Evaluate $$I=\int_\gamma\left(4e^{(y-4x+3)^2}-y\right)dx + \left(-e^{(y-4x+3)^2}+2x\right)dy,$$
where $\gamma$ is the curvepiece along the parabola $y=x^2$ from $(1,1)$ to $(3,9)$.
Setting $x=t$ and $y=t^2$ I get $dx=dt$ and $dy=2tdt$ so
$$I=\int_1^3 \left(4e^{(t^2-4t+3)^2}-t^2\right) + \left(-e^{(t^2-4t+3)^2}+2t\right)2t \ dt = \int_1^3\left((4-2t) e^{(t-1)^2(t-3)^2}+3t^2\right)dt.$$
The sad part is that I can't evaluate the integral by elementary methods.

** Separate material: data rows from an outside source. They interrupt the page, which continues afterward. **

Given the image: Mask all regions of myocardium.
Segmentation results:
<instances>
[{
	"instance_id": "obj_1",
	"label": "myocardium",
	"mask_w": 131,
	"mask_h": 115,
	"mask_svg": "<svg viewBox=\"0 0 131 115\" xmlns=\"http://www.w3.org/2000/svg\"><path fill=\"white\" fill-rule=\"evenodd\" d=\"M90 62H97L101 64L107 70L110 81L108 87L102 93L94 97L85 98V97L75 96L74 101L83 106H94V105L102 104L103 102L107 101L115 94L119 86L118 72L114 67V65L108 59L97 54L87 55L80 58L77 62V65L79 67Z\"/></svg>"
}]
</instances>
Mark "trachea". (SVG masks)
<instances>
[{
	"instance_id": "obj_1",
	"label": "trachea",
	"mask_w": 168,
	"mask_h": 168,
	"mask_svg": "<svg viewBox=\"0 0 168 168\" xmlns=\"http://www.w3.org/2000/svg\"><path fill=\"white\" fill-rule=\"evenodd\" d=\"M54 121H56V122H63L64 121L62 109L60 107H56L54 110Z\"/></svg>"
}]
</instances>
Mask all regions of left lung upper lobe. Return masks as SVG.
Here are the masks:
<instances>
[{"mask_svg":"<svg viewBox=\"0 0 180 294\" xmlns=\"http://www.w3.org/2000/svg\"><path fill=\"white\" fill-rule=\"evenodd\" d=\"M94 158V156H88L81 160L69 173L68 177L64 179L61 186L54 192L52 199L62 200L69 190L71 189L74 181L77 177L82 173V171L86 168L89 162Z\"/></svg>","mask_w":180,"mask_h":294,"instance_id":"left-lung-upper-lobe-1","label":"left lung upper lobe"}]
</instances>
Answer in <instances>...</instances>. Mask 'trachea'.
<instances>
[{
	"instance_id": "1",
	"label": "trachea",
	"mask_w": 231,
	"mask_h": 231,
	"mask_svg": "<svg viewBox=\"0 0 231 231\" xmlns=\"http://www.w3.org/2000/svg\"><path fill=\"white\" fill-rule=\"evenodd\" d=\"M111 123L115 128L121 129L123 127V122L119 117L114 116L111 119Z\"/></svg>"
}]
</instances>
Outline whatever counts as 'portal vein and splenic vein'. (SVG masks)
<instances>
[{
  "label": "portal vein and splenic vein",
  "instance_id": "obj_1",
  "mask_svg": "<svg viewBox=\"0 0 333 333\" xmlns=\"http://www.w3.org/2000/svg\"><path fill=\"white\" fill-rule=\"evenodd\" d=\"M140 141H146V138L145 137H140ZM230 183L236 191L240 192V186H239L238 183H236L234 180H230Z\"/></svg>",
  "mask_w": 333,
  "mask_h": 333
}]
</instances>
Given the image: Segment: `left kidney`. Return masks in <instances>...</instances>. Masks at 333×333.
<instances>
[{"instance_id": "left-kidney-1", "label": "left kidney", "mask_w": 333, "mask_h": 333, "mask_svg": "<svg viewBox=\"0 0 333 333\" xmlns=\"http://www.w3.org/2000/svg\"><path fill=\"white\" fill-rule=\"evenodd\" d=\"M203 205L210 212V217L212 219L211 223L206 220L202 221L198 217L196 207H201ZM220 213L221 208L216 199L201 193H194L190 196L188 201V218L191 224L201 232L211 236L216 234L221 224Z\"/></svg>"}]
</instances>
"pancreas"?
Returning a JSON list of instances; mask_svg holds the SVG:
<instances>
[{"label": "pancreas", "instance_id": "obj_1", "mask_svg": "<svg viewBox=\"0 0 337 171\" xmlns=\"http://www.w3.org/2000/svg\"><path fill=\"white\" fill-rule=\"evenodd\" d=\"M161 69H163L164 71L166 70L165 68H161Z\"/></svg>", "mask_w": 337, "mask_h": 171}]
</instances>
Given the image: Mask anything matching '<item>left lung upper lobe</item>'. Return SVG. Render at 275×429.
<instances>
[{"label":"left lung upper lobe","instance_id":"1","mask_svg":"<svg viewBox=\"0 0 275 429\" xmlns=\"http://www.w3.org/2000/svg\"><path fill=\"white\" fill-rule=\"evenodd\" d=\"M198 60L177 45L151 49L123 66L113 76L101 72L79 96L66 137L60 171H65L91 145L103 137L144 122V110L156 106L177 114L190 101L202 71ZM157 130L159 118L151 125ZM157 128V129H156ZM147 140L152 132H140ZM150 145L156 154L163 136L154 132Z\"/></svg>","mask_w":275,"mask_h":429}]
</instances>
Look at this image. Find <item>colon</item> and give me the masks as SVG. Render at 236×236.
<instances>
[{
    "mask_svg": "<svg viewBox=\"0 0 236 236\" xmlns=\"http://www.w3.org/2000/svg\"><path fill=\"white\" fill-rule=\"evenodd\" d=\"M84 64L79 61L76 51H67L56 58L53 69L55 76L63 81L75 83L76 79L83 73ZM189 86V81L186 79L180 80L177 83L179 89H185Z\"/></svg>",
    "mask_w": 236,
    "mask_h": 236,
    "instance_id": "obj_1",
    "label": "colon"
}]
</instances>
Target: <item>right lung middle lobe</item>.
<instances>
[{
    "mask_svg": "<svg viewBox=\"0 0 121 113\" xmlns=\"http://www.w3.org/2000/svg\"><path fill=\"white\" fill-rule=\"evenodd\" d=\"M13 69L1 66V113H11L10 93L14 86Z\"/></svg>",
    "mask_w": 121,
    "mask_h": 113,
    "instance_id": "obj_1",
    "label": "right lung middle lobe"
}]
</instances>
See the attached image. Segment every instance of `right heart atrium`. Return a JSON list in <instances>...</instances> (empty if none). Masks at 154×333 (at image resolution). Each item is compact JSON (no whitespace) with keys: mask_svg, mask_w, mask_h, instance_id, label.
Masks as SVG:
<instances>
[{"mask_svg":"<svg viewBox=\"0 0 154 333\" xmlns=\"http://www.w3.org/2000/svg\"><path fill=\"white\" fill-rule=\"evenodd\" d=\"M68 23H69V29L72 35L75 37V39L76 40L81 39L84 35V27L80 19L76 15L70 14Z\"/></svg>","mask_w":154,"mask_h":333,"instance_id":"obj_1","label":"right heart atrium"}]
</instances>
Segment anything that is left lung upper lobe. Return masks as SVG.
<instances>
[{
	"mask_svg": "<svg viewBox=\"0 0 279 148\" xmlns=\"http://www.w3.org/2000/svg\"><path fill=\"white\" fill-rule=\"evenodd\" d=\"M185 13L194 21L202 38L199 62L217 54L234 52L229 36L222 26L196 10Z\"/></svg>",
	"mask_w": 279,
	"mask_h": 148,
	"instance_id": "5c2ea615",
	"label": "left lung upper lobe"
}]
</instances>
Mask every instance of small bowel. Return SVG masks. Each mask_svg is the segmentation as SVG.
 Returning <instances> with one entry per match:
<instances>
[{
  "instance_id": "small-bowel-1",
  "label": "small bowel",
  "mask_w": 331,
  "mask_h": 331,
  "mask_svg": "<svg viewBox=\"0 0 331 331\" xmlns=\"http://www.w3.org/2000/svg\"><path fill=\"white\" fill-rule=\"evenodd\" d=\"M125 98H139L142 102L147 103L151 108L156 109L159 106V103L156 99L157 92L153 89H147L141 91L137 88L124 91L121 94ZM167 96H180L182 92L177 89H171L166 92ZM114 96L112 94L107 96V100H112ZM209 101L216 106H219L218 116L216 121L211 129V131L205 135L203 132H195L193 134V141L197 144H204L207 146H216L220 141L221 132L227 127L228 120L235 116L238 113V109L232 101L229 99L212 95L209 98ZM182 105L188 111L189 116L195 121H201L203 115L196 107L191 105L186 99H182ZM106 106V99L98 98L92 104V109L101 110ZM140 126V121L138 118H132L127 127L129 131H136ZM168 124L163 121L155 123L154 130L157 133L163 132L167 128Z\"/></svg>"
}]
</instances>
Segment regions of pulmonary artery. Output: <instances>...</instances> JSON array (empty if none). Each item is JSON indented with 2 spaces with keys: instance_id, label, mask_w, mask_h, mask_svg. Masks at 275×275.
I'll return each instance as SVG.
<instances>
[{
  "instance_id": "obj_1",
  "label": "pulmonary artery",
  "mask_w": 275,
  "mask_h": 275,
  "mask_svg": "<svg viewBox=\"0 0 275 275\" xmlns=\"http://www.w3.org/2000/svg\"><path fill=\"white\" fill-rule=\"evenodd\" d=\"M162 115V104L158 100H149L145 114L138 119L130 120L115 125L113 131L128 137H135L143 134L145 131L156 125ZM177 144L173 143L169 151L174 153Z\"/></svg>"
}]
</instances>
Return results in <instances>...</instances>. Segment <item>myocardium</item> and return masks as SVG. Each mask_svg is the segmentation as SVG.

However, using wolframalpha I get the correct answer of $I=26$.
What is the trick to this?
The problem is simple if you are aware of the imaginary error function. $$I=\int\left(4e^{(y-4x+3)^2}-y\right)dx= -\frac{1}{2} \sqrt{\pi } \text{erfi}(y-4 x+3)-x y$$ $$J=\int \left(-e^{(y-4x+3)^2}+2x\right)dy=2 x y-\frac{1}{2} \sqrt{\pi } \text{erfi}(y-4 x+3)$$ $$I+J=x y-\sqrt{\pi } \text{erfi}(y-4 x+3)$$ Now $y=x^2$, use the bounds for $x$ and remember that $x^2-4x+3=(x-1)(x-3)$ which makes the $\text{erfi}(.)$ equal to $0$ at each boundary.